Ambulatory care is any medical care delivered on an outpatient basis. Many medical conditions do not require hospital admission and can be managed without admission to a hospital. Many medical investigations can be performed on an ambulatory basis, including blood tests, X-rays, endoscopy and even biopsy procedures of superficial organs.

Sites where ambulatory care can be delivered include:

Physician offices: This is the most common site for the delivery of ambulatory care. Physicians of many specialties deliver ambulatory care. These physcians include specialists in family medicine, internal medicine, obstetrics, gynecology, cardiology, gastroenterology, ophthalmology, dermatologists, and many other specialties.

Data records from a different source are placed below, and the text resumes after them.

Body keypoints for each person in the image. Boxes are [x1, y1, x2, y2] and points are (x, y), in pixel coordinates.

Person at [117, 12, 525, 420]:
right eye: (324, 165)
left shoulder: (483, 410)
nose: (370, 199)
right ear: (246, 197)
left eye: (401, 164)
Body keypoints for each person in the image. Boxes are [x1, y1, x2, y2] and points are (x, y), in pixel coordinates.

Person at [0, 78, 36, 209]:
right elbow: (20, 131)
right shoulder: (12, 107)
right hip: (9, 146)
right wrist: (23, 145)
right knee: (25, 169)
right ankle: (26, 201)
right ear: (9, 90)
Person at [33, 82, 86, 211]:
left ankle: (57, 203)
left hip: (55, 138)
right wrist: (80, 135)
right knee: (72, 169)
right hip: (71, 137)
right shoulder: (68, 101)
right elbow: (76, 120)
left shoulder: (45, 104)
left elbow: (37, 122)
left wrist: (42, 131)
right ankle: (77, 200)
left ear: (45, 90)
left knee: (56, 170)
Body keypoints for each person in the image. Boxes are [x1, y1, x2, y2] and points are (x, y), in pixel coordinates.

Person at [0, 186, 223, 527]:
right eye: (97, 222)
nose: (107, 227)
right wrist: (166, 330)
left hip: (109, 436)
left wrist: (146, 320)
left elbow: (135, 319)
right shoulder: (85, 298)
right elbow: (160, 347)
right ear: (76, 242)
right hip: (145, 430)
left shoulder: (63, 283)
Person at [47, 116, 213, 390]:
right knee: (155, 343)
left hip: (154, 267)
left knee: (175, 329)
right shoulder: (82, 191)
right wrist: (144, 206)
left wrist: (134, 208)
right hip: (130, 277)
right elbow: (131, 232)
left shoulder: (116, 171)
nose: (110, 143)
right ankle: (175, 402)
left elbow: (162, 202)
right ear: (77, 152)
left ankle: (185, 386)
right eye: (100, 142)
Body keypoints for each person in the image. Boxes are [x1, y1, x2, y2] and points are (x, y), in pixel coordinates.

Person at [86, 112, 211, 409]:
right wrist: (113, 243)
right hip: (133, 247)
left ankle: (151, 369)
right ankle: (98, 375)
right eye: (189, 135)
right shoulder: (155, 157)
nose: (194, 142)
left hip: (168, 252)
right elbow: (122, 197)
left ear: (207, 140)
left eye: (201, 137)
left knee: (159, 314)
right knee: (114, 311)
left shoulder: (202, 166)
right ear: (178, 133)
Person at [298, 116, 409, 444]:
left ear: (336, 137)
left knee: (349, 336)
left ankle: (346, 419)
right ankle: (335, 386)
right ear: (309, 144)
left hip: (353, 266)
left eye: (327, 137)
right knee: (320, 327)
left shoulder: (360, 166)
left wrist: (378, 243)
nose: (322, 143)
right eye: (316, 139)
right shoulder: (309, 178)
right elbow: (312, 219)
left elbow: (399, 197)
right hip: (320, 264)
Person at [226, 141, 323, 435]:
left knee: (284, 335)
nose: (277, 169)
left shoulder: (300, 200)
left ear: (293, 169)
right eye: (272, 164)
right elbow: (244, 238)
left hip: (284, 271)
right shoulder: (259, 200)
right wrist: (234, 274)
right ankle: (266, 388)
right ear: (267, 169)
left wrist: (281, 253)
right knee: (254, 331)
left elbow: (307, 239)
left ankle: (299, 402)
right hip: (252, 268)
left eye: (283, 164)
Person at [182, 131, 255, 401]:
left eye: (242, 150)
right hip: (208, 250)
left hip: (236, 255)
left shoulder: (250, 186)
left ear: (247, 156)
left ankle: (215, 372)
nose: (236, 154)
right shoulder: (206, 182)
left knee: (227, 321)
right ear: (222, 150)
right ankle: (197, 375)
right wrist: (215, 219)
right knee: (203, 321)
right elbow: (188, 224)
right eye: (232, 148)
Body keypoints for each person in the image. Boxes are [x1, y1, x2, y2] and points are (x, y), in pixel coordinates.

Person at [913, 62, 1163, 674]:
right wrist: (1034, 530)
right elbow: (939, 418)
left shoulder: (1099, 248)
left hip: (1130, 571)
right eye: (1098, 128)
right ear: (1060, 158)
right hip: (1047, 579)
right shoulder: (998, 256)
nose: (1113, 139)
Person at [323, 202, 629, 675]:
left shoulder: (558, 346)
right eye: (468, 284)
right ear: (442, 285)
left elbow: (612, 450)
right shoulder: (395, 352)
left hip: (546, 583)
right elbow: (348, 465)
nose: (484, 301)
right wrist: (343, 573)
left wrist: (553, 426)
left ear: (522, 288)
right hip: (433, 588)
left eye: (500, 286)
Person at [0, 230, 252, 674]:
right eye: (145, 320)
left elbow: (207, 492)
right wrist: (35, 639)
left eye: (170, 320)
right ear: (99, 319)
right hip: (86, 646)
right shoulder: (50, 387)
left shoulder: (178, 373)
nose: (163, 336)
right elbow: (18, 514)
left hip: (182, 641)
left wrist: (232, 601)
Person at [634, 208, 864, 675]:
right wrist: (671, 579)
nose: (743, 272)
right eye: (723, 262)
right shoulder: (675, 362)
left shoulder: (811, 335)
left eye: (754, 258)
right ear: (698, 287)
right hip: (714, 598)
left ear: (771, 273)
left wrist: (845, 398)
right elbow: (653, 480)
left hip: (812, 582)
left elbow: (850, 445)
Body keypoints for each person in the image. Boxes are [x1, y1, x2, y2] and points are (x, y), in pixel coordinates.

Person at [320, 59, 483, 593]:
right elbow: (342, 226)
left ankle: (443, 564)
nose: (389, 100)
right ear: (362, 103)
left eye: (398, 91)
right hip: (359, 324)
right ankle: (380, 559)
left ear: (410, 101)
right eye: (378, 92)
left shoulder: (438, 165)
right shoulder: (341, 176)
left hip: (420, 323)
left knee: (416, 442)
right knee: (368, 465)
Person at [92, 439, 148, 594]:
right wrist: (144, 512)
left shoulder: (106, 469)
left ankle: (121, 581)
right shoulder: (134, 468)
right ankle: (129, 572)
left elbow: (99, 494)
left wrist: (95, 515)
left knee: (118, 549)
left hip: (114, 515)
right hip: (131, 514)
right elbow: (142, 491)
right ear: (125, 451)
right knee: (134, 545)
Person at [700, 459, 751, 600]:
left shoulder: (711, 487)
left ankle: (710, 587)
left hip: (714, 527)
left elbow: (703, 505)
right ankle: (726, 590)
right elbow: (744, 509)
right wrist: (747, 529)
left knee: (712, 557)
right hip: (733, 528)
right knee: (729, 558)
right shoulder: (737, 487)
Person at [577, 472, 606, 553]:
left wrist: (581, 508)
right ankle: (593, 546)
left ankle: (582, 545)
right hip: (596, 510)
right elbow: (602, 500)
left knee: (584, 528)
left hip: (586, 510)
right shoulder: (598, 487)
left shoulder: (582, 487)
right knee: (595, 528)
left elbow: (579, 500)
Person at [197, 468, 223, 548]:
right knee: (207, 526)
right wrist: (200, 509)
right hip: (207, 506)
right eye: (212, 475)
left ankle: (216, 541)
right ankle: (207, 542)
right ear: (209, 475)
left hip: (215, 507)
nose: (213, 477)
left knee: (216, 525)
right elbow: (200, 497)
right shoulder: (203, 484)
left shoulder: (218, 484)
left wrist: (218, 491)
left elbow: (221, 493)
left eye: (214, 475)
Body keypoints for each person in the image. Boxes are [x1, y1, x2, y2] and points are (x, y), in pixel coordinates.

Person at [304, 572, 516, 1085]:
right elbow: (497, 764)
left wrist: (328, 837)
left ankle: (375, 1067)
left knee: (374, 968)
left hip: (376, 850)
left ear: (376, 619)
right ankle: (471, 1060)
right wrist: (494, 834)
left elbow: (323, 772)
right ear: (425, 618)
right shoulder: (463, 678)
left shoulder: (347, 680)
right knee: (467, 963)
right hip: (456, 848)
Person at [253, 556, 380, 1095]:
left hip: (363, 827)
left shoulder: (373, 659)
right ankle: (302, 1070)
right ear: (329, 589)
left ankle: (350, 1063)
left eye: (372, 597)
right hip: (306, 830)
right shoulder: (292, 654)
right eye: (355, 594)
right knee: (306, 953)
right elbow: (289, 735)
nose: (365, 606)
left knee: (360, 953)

Hospital emergency departments: Some visits to emergency departments result in hospital admission, so these would be considered emergency medicine visits rather than ambulatory care. Many visits to hospital emergency departments, however, do not require hospital admission. Most emergency department visits, however, do not involve admission to the hospital. Many of these visits are not true emergencies and are better seen in an urgent care centers.

   Urgent care centers:

The Urgent Care Association of America (UCAOA) estimates that over 15,000 urgent care centers deliver urgent care in the USA. These centers are designed to evaluate and treat conditions that are not severe enough to require treatment in a hospital emergency department but still require treatment beyond normal physician office hours or before a physician appointment is available.